[Dataset entries]
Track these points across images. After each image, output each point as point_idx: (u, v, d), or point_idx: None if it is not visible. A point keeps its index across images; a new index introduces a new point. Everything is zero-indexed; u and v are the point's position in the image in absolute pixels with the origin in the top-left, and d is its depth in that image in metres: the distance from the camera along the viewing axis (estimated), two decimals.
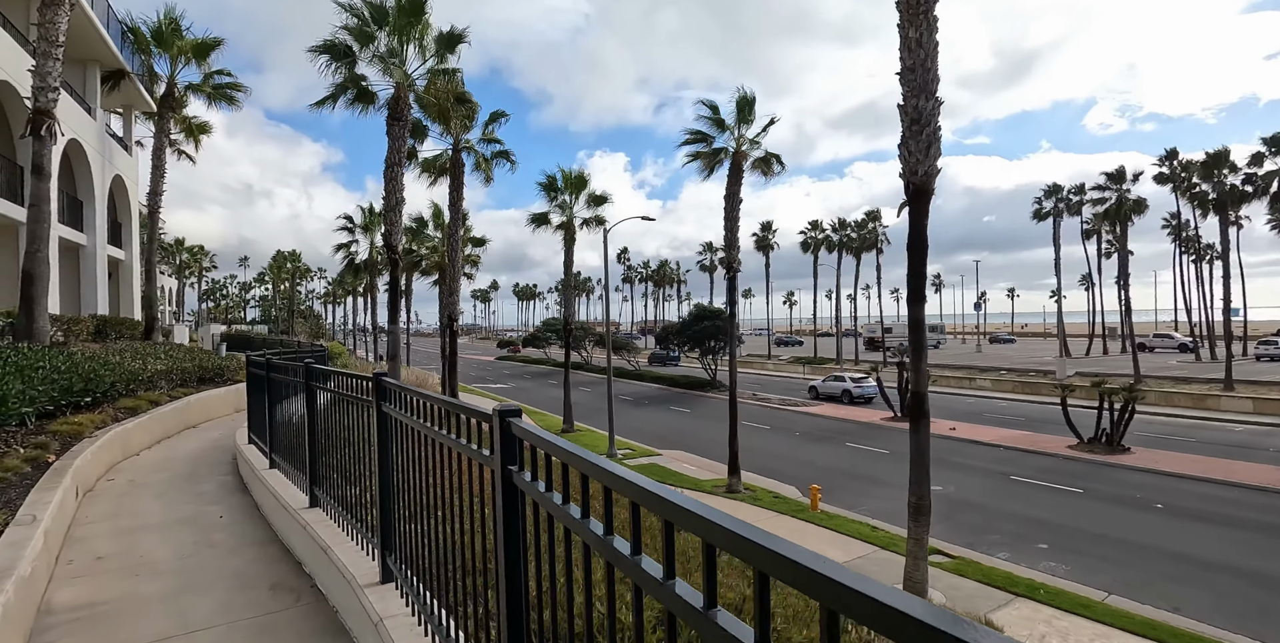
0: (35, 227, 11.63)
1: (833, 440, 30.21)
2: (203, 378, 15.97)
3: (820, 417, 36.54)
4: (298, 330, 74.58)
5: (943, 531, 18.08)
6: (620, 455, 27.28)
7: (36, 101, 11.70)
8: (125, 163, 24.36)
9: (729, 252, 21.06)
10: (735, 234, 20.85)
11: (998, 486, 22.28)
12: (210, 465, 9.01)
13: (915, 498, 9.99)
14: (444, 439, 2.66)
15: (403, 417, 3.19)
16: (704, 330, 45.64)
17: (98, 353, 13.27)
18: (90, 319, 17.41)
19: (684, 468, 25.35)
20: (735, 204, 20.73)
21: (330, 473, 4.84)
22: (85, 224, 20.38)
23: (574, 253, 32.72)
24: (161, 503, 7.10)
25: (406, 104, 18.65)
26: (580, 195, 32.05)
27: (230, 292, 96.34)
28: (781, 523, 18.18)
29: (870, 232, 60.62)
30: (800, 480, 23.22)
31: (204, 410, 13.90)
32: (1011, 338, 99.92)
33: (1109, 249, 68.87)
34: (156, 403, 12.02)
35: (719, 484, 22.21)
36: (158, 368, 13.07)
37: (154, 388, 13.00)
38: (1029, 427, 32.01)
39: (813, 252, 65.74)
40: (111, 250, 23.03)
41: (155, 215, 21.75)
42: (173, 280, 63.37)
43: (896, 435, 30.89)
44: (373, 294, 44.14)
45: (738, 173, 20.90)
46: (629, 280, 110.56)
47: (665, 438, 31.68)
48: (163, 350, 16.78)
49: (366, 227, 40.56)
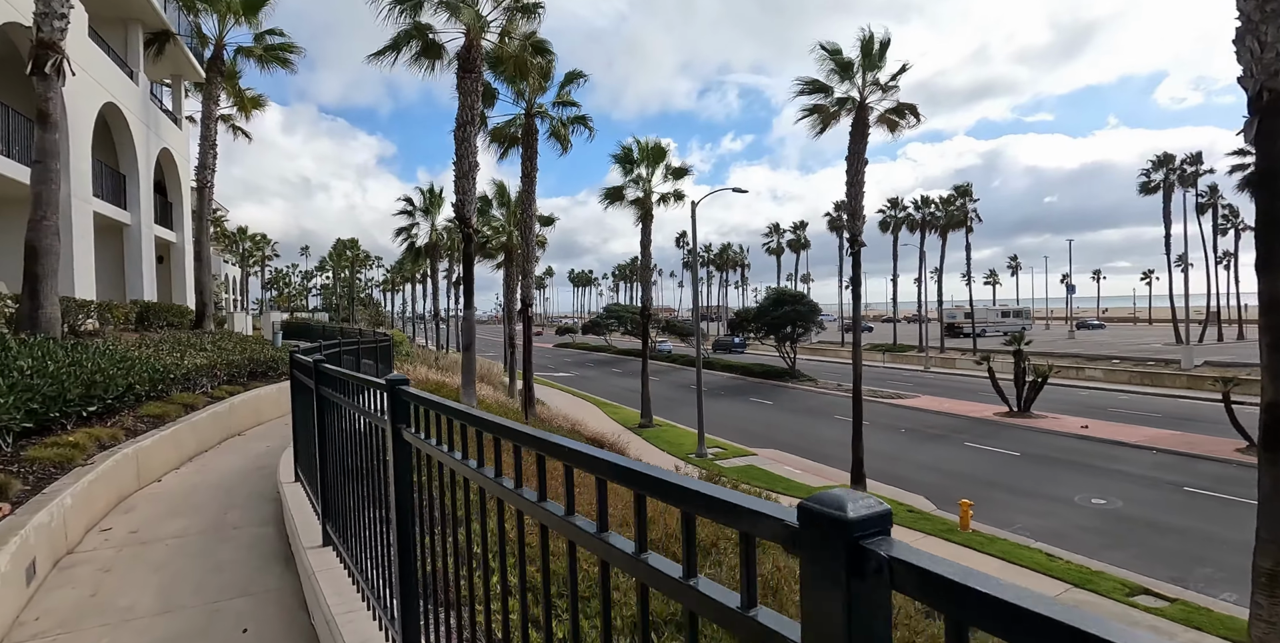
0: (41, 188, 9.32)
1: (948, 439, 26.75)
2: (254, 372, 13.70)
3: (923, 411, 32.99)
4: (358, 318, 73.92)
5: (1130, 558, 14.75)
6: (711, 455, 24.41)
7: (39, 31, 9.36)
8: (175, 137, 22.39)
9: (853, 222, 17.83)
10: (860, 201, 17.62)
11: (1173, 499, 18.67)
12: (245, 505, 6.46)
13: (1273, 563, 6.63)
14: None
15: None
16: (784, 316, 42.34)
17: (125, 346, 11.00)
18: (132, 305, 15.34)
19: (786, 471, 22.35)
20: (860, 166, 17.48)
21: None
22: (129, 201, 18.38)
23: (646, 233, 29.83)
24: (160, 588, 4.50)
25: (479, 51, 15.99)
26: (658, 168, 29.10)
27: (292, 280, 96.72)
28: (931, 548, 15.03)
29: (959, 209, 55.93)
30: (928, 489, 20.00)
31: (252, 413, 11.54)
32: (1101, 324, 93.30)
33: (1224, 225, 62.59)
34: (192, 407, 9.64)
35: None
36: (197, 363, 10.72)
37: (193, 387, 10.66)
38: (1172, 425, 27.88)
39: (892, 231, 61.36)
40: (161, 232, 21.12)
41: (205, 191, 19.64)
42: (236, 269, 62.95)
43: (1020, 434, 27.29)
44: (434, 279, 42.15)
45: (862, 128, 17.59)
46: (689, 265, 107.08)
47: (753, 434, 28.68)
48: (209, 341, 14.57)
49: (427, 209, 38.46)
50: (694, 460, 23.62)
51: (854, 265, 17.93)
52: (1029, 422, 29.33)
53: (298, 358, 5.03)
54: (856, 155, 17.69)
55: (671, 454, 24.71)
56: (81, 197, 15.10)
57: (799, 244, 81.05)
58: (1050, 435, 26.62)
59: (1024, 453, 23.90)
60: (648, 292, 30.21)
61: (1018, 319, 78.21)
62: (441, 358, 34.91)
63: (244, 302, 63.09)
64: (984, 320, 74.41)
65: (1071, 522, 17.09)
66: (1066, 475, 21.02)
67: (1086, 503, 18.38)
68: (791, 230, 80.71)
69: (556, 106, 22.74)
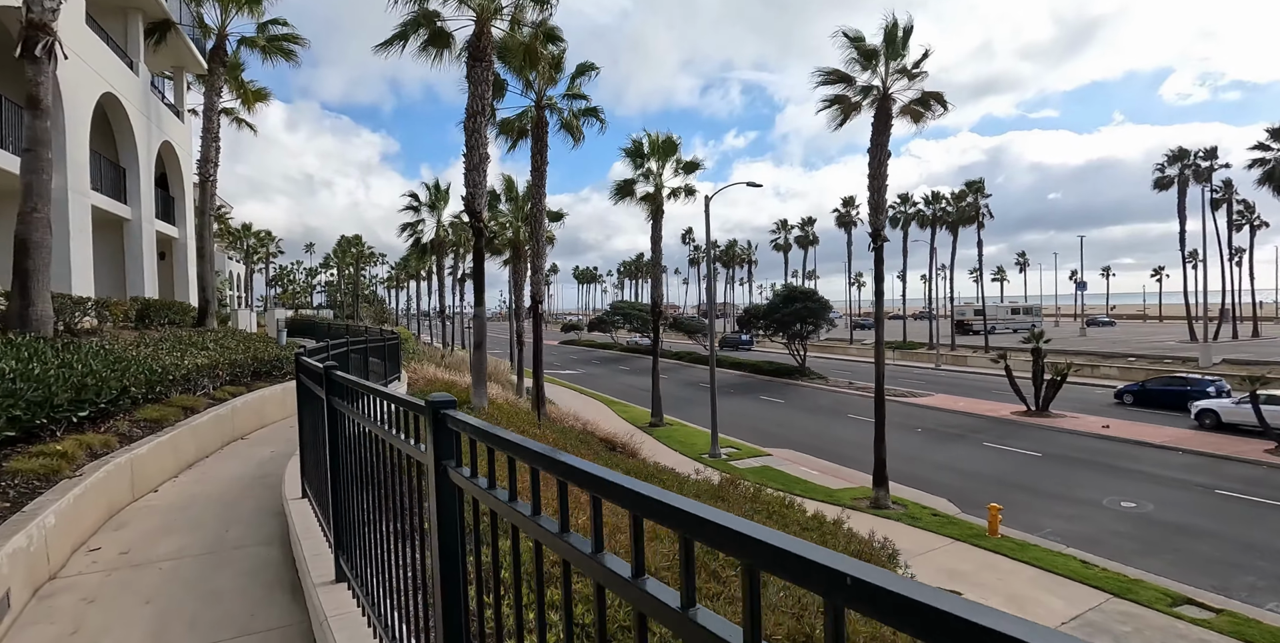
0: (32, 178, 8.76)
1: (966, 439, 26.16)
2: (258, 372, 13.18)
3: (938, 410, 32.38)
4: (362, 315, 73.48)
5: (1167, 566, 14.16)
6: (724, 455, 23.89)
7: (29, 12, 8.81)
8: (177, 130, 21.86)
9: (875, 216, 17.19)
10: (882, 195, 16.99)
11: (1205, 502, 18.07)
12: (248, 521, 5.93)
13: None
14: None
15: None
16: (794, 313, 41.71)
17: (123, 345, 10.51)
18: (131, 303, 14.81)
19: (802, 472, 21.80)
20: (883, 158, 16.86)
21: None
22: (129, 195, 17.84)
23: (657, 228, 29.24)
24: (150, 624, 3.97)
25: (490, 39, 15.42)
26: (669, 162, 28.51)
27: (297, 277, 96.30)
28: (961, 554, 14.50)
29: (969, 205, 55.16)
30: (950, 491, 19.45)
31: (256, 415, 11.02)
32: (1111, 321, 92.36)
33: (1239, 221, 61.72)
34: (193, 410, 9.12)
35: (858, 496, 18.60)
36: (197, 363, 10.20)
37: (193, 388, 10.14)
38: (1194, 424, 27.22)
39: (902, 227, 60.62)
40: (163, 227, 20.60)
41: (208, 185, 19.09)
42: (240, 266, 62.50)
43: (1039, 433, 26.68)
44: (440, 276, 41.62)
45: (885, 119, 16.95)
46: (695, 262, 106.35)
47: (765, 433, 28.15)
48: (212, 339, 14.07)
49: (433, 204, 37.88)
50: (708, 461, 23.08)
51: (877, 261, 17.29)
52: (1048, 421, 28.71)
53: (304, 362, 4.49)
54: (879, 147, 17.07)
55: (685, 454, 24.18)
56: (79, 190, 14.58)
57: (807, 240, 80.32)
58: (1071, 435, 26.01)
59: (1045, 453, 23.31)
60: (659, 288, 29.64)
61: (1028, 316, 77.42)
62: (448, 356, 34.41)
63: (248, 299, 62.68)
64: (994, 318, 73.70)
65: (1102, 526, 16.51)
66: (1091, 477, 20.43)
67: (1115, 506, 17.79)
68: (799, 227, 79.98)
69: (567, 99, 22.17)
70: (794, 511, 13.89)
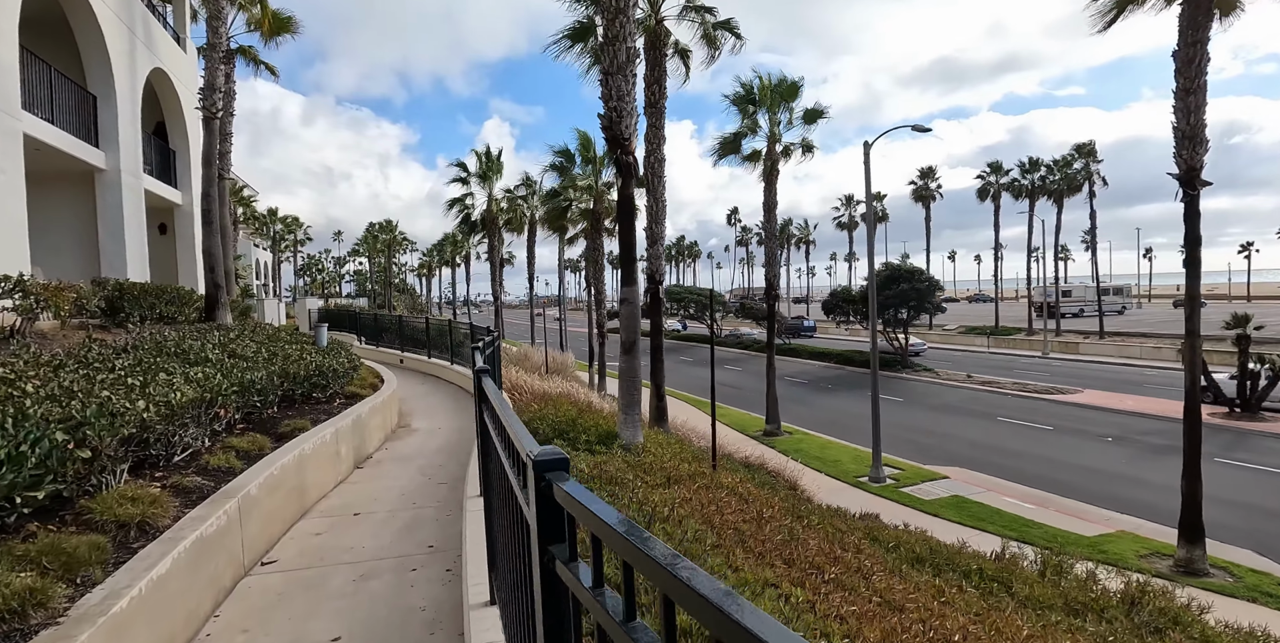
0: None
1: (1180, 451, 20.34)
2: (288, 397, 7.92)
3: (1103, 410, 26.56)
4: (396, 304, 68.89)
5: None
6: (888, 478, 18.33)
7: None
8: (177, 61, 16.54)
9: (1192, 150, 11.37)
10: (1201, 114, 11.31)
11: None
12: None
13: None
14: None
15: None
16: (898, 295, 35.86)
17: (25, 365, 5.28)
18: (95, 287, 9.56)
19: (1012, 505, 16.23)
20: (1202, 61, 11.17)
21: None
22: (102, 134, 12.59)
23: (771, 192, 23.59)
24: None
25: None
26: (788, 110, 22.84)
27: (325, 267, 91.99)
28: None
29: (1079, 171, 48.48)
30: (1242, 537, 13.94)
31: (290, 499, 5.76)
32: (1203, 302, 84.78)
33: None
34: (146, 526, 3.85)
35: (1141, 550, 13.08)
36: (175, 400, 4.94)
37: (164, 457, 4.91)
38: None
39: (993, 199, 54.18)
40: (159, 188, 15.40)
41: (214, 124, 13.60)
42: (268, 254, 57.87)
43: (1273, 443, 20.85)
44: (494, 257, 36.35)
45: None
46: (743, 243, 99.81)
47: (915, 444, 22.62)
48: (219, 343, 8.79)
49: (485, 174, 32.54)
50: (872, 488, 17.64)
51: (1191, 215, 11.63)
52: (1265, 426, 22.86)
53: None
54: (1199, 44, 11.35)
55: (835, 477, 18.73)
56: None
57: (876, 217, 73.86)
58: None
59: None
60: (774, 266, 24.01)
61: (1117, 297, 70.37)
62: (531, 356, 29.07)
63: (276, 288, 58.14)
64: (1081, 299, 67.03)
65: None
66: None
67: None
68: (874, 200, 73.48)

Problem requirements: From the entries above, restate word for word the lines from the line containing "42: (173, 280, 63.37)" to the line containing "48: (163, 350, 16.78)", both ends included, and nothing more.

Output of the exercise:
42: (173, 280, 63.37)
43: (896, 435, 30.89)
44: (373, 294, 44.14)
45: (738, 173, 20.90)
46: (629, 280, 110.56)
47: (665, 438, 31.68)
48: (163, 350, 16.78)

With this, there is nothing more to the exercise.